Panama also has a powerful financial interest in doing everything it can to hold onto the canal, with the waterway generating nearly 24% of the country’s income in 2024, according to an analysis from investment and finance firm IDB Invest.

If the U.S. attempts to take the canal using military force, it could lead to the very situation that Trump is trying to work against, by setting China up as Panama’s ally in a large-scale conflict with the U.S., says Tiffany Comprés, who works in trade and treaty law as an international arbitration attorney with Pierson Ferdinand LLP

“This could very well push Panama into China’s arms,” Comprés says, adding, “I don’t know that the U.S. government would have significant backing from other nations if it tried to use force.” She warns that the U.S. would also find itself buried under a slew of lawsuits from private investors with money tied up in Panama, who would have strong legal ground for claiming the U.S. had threatened their investments by throwing the region into chaos.

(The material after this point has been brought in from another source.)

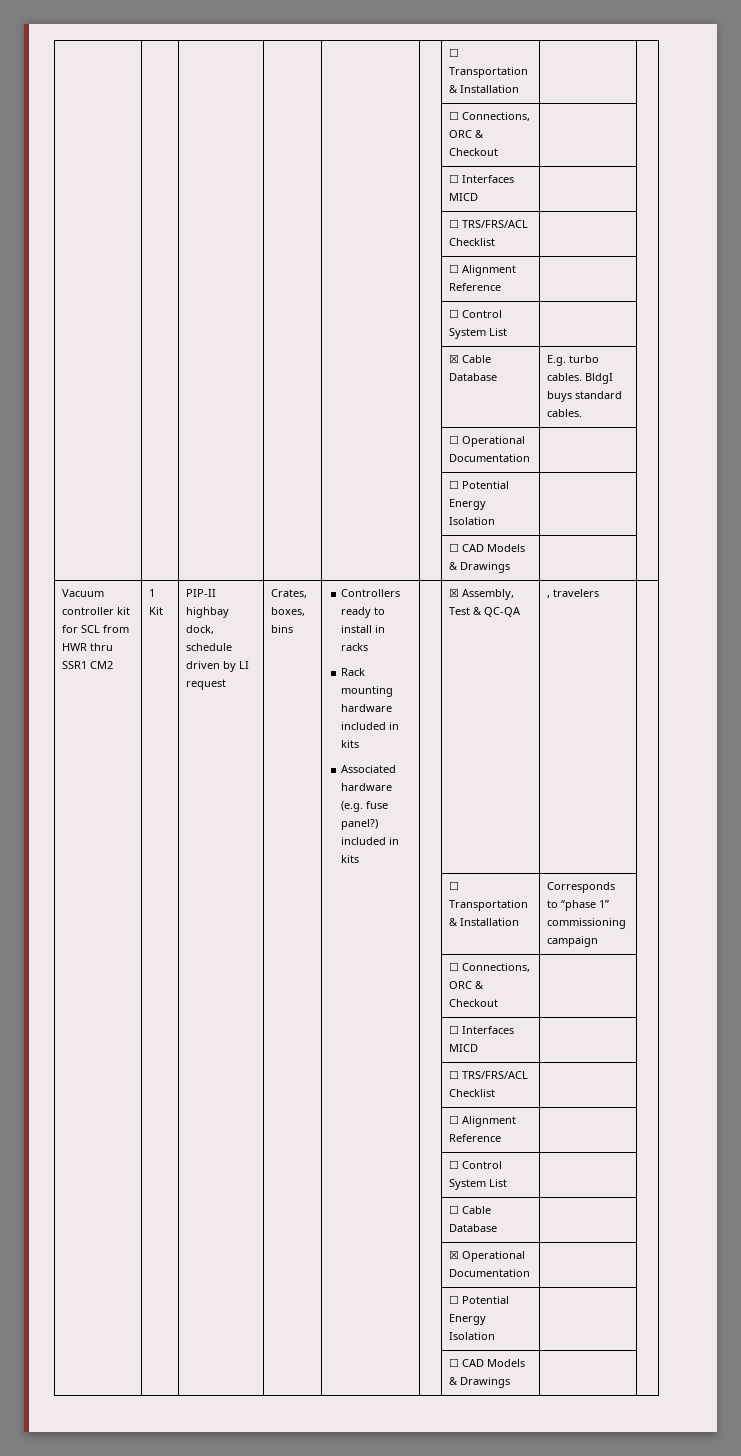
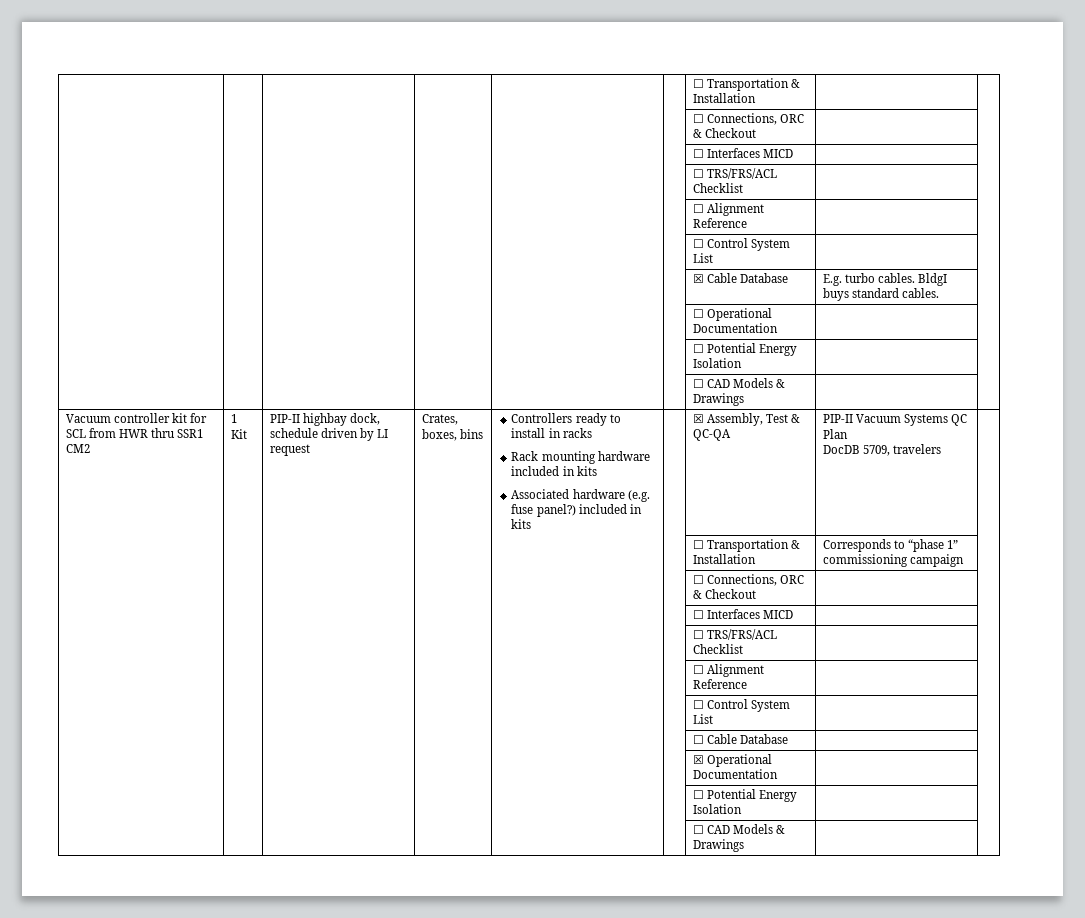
[547,595,551,598] , -> [822,414,968,426] [822,429,848,439] [822,445,890,456] PIP-II Vacuum Systems QC Plan // DocDB 5709,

So, the question now — as it has been regarding Trump’s threats to impose tariffs against any number of major U.S. trade partners — is whether the most extreme outcome is actually the desired one, or if Trump’s sights are actually set on something far less extreme. 

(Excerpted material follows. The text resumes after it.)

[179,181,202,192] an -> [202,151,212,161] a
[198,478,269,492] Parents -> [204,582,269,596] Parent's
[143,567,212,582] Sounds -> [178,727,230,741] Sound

Read More: Tariffs and Trade in 2025 — Uncertainty Will Create Opportunity for Supply Chains

“We’ve seen historically with the Trump presidency that he likes to negotiate very aggressively and ask for 20 miles, when what he really wants is half a mile,” Comprés says. That played out in real time with both Mexico and Canada just before 25% tariffs were set to take effect on February 3, with Canada agreeing to implement a border security deal it had already announced in December 2024, and Mexico vowing to station 10,000 troops at its border to stem the flow of drugs and migrants, mirroring a similar deal made with the Biden administration in 2021, and with Trump’s previous administration in 2019

As for what Panama could offer the U.S. short of full control of the canal, there are already hints of what that might look like. Following a February 2 meeting with Secretary of State Marco Rubio, Panama’s President José Raúl Mulino announced that he would be pulling his country out of the Belt and Road initiative, a move that Rubio later said was a “great step forward” in relations between the two countries. Mulino also appeared amenable to reconsidering the concession that allows CK Hutchison Holdings to operate the two ports, although Panama renewed its contracts with the firm for 25 years in 2021.

Realistically, Miller sees the U.S. and Panama ultimately finding a way through this without causing a full-blown international crisis.

“I think there’s some middle ground,” she says. “I think that it could open up some good dialogue on what we can do to improve the canal, both with respect to money to help modernize it, and then security concerns. That would align with Panama, and many other countries that use the canal would be in favor of that.”